→ Recorded data
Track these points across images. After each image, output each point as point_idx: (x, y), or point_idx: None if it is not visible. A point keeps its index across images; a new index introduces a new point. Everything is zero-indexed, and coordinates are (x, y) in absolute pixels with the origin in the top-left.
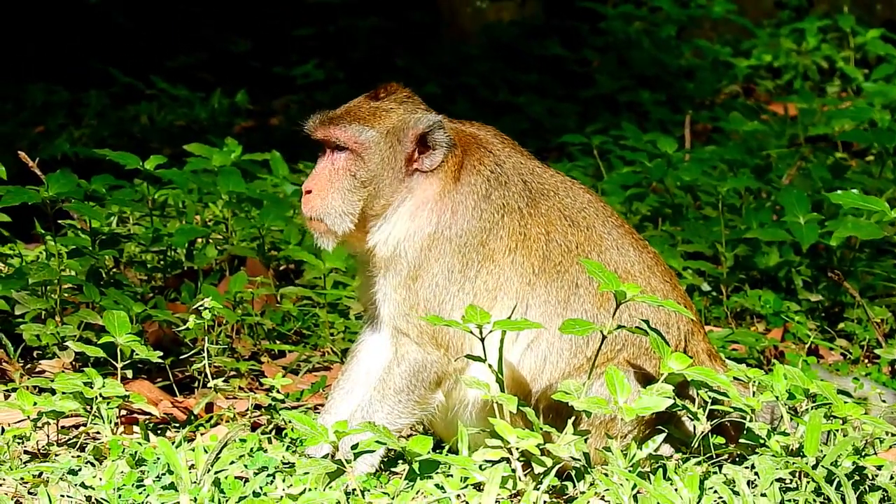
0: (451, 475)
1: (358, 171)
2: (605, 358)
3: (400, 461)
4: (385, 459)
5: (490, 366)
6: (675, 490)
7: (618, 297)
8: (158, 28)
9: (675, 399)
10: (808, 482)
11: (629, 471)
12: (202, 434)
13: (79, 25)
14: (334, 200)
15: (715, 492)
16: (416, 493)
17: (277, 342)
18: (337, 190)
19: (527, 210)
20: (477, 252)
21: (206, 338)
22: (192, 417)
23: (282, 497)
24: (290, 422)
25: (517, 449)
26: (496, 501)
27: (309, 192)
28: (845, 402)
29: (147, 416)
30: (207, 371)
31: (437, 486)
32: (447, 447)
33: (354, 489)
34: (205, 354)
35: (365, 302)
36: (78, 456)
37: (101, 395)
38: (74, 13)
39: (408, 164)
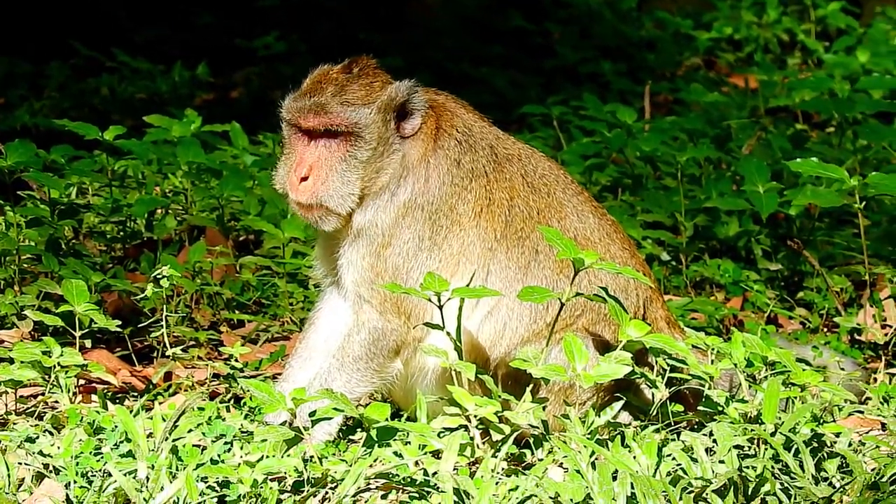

→ Try it
Above are records with pictures; repeat them exactly, but without the pictures.

→ Solution to the problem
Track these points across images. After each image, output each point as point_idx: (x, y), or point_idx: None if it is not visible. A point keeps its index across images; a new index introduces a new point. Everything is zero-indexed, and coordinates are (x, y) in absolute pixels with the origin in the top-left.
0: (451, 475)
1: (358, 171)
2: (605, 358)
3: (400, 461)
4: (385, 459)
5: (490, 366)
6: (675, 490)
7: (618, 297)
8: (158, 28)
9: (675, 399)
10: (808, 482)
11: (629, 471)
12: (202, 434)
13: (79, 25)
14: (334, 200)
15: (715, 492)
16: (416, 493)
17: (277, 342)
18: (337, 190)
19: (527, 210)
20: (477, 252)
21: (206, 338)
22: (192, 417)
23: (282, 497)
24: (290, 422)
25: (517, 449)
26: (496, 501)
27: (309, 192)
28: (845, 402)
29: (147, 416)
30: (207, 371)
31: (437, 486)
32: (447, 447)
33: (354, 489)
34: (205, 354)
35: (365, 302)
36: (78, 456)
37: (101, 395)
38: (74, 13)
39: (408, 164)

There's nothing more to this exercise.